Determinism: noise is seeded from the global dataset seed and a stable per-output key
`(frame_index, camera_name, modality)` so re-generating with the same config+seed produces identical
images. Effects are applied to both `*_target.png` and `*_stripe.png` (when present).

## Scenario

Optional `scenario` pose sampling can generate a different `T_base_tcp` per frame while enforcing
in-view constraints (all corners inside the image with a margin). Presets `easy|medium|hard` provide
reasonable default ranges; all randomness is derived from the global seed.

## Laser

Laser output is optional. When enabled, synthcal models the laser as a single infinite plane in the
TCP frame: `n·X + d = 0` (X in mm). The stripe is rendered only where the laser plane intersects the
target plane (`Z=0` in target frame).

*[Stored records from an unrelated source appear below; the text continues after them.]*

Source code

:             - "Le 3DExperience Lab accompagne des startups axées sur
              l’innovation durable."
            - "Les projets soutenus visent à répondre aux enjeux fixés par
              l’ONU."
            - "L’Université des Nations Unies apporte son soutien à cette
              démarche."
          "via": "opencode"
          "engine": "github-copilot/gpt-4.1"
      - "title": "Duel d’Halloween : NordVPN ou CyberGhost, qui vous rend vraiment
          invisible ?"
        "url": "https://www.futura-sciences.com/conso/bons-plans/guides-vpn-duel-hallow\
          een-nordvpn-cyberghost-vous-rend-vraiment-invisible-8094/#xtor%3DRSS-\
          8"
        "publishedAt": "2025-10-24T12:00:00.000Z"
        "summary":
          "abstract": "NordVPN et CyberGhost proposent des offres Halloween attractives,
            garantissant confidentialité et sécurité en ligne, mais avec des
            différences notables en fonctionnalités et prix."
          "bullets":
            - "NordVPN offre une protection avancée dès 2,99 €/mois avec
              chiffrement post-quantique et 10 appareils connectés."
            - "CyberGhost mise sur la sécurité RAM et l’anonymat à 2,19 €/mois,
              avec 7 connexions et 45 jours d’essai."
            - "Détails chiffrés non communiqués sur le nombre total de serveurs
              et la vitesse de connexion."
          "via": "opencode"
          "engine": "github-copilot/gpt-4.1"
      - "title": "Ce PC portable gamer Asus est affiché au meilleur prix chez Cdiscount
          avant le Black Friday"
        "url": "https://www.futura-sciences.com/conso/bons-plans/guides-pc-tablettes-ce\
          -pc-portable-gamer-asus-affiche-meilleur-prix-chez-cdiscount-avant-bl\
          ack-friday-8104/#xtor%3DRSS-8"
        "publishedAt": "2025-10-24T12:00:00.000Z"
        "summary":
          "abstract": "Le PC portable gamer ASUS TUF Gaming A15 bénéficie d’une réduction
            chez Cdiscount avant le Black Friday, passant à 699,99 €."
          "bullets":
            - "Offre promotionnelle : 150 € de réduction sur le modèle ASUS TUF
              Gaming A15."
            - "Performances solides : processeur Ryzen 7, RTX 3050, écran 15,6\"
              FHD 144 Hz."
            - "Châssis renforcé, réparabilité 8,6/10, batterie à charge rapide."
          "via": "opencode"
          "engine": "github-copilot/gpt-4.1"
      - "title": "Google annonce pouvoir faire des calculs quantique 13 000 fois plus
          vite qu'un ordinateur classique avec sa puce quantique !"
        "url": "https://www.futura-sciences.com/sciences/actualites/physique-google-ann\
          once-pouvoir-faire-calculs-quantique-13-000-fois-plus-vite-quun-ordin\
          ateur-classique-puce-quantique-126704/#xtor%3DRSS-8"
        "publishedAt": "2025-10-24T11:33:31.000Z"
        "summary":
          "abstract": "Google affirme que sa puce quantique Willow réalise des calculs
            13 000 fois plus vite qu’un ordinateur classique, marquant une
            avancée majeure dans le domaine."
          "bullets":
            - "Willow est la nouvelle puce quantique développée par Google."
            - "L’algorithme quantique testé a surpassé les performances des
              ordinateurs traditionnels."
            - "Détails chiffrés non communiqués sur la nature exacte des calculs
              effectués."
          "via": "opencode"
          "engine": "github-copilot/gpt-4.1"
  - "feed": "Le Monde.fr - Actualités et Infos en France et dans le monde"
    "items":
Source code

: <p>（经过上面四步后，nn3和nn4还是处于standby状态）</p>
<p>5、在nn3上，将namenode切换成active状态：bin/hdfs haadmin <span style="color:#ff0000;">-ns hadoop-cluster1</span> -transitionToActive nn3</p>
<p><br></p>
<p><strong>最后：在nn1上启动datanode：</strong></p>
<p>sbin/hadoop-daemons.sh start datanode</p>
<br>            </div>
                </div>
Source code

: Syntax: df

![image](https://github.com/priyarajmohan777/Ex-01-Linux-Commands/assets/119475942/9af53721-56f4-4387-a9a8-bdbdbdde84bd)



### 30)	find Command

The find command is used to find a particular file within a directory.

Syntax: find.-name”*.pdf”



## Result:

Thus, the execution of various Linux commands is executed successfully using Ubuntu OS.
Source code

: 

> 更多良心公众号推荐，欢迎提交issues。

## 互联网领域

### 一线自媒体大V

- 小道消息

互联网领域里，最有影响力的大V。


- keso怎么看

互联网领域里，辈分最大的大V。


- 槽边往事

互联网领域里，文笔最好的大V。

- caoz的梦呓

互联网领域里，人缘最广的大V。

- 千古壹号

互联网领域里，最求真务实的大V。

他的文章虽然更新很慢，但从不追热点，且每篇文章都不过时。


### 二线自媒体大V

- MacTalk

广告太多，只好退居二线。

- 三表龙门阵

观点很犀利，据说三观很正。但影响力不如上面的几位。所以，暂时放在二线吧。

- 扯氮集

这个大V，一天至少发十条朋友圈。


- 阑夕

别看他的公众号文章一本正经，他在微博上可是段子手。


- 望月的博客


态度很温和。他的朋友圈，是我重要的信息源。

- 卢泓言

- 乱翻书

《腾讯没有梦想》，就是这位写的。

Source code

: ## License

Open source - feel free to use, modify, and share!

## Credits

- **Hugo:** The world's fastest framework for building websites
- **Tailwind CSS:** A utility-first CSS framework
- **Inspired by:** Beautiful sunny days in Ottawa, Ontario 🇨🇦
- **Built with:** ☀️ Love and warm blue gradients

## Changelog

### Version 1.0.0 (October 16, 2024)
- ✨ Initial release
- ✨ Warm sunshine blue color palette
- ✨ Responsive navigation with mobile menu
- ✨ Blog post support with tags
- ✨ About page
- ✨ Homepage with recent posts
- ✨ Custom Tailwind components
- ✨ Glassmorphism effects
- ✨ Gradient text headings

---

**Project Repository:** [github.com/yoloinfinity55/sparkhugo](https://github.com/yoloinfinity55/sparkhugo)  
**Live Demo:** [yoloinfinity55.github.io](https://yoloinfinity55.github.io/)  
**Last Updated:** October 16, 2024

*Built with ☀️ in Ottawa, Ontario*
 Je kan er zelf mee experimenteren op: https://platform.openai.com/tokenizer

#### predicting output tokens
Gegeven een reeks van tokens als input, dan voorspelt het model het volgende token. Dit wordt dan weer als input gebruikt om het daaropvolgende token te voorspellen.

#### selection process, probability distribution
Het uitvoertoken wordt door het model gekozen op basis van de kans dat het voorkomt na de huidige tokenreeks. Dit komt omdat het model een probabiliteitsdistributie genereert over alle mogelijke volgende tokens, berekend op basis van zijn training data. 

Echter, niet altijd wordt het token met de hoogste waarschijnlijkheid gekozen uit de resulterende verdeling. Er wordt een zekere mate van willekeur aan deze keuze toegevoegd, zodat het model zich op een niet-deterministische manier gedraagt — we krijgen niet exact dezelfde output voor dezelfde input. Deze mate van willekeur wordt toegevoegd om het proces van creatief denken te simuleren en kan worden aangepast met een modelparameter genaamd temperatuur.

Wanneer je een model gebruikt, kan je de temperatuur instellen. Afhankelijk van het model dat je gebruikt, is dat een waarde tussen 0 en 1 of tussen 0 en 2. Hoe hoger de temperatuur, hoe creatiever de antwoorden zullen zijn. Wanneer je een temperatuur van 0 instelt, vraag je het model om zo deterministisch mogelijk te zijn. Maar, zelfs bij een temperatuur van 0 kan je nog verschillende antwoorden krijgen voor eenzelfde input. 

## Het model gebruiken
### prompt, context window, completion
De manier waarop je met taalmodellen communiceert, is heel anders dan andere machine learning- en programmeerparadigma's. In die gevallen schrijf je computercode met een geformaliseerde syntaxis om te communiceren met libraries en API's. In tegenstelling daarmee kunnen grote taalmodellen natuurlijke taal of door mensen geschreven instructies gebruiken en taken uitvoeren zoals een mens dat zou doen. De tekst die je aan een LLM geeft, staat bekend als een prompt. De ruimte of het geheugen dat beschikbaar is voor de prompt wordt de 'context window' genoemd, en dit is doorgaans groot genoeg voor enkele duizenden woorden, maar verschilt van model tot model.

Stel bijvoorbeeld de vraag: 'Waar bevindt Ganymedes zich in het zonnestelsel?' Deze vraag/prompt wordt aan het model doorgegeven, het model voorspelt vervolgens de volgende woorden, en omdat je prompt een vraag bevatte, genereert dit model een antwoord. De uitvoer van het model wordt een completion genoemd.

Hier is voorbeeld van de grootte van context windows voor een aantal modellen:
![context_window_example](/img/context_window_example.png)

If the planes are nearly parallel, synthcal outputs a black
stripe image and empty centerline arrays for that (frame, camera).

## Reproducibility

- `seed` is the single global seed recorded in `config.yaml` and `manifest.yaml`.
- Noise/effects use deterministic per-output RNG streams derived from `(seed, frame_index, camera_name, modality)`.
- Scenario pose sampling uses a deterministic per-frame stream derived from `(seed, frame_index, "__scenario__", "pose")`.

## Public API

Supported library entry points live in `src/synthcal/api.py`:

```python
from synthcal import generate_dataset, render_frame_preview
```

## CLI

The CLI provides:
- `synthcal init-config`
- `synthcal preview`
- `synthcal generate`

Preview options:
- `--no-effects`: show the raw render (before blur/noise/quantize)
- `--all-cams`: show a grid for all cameras
- `--show-stripe`: with `--all-cams`, also show a stripe grid when laser is enabled

## Coordinate conventions

- Frames (v0): `world == base` (eye-in-hand only).
- `T_tcp_cam` maps TCP-frame points into the camera frame.
- `T_cam_target` maps target-frame points into the camera frame: `X_cam = T_cam_target @ [X_target, 1]`.
- The chessboard target lies in plane `Z=0` in the target frame, with outer corner at `(0,0,0)`.
- Inner corners are ordered row-major (rows first, then cols), matching OpenCV’s convention.

## Docs

- `docs/config_reference.md`
- `docs/manifest_reference.md`

## Extending synthcal

Targets, sensors, sampling, and effects are implemented in `src/synthcal/`. Only the functions in
`src/synthcal/api.py` are intended to be stable for external users.